ESG投資における機関投資家と個人投資家のちがい
今回は、ESG投資を取り上げる。近年、「ESG」を謳ったテーマファンドなどもあり、投資家から「ESG投資は儲かるのでしょうか?」という質問を受けることもあるので、考えてみたい。
ところで、個人のESG投資について考える前に、年金基金のような機関投資家と個人投資家のESG投資に関するちがいを確認しておきたい。
ESGが指す「環境」も「社会性」も「ガバナンス(企業統治)」も何れも企業活動の重要な要素であり、資金の効率的な運用を考える上では評価の視点として織り込まれるはずだ。その上で、「効率的運用」と「ESGを反映した運用」に何らかの具体的な差があるとすれば、「ESGを反映した運用」は、「最も効率的な運用」ではない可能性が大きいことになる。
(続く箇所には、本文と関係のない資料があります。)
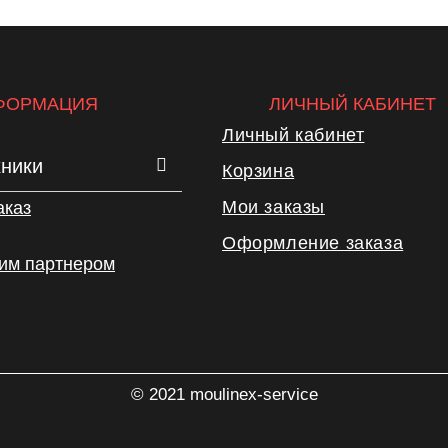
ФОРМАЦИЯ
ЛИЧНЫЙ КАБИНЕТ
Личный кабинет
хники
Корзина
Мои заказы
аказ
Оформление заказа
шим партнером
© 2021 moulinex-service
年金基金は、年金加入者の資金を専門家のスキルを持って最善に効率的に運用する義務があるので、「効率的運用」を離れて、何らかの特別な運用としての「ESG運用」を採用することは、受託者の義務に反することになる。先般改正された米国の年金の運用ルールを定めた法律(通称「エリサ法」)では、年金基金の運用は効率性のみを優先するべきであることが規定された。トランプ政権下の改正であったために、ESG的な投資への反対が反映されたのではないかという評価もあったようだが、理屈は通っている。筆者は優れた見識として肯定的に評価している。
年金運用は、ベストの効率を追求する義務を負う「他人のお金」の運用だ。例えば、企業年金などが「ESG運用」を採用する場合は、「最高の運用効率の追求から逸脱する可能性があるが、社会的に意義があるので、(或いは加入者にとって気分がいいので、)ESG運用を〇〇%採用する」等の合意を、運用委員会レベルではなく、代議員大会レベルで議決する必要があるだろう。運用委員会は運用の専門家なのでESG運用を採用できないはずだ。
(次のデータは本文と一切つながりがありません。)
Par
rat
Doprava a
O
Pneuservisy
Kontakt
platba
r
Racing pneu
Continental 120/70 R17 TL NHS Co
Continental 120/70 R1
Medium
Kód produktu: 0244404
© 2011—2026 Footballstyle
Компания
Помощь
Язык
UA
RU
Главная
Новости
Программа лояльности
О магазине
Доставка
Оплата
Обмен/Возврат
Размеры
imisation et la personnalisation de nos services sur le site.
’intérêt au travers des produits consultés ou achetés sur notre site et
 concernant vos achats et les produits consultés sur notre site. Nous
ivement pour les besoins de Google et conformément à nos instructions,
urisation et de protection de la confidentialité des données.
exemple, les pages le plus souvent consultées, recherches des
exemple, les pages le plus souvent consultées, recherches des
現実問題としては、運用委員の立場なら「ESGは今や重要な視点として、既に企業評価に反映している。最高の運用効率の追求とESG評価への注力は両立するので、何らかの特別な運用を採用する必要はない」とでも言って、受け流しておくといいだろう。「投資にあって、ESGの観点は重視されているか?」という加入者や世間の声(場合によっては官庁の声も)を無視することは出来にくいが、さりとて、ESGでポートフォリオを変えたり、ましてESGを謳う運用やサービスに追加的な費用を支払ったりすることは正しくない。
さて、前置きが長くなったが、個人投資家の場合、自分のお金を投資するのだから、投資アイデアとしての「ESG投資」に賭けてもいいし、ESG重視に共感してファンドを選んでもいい。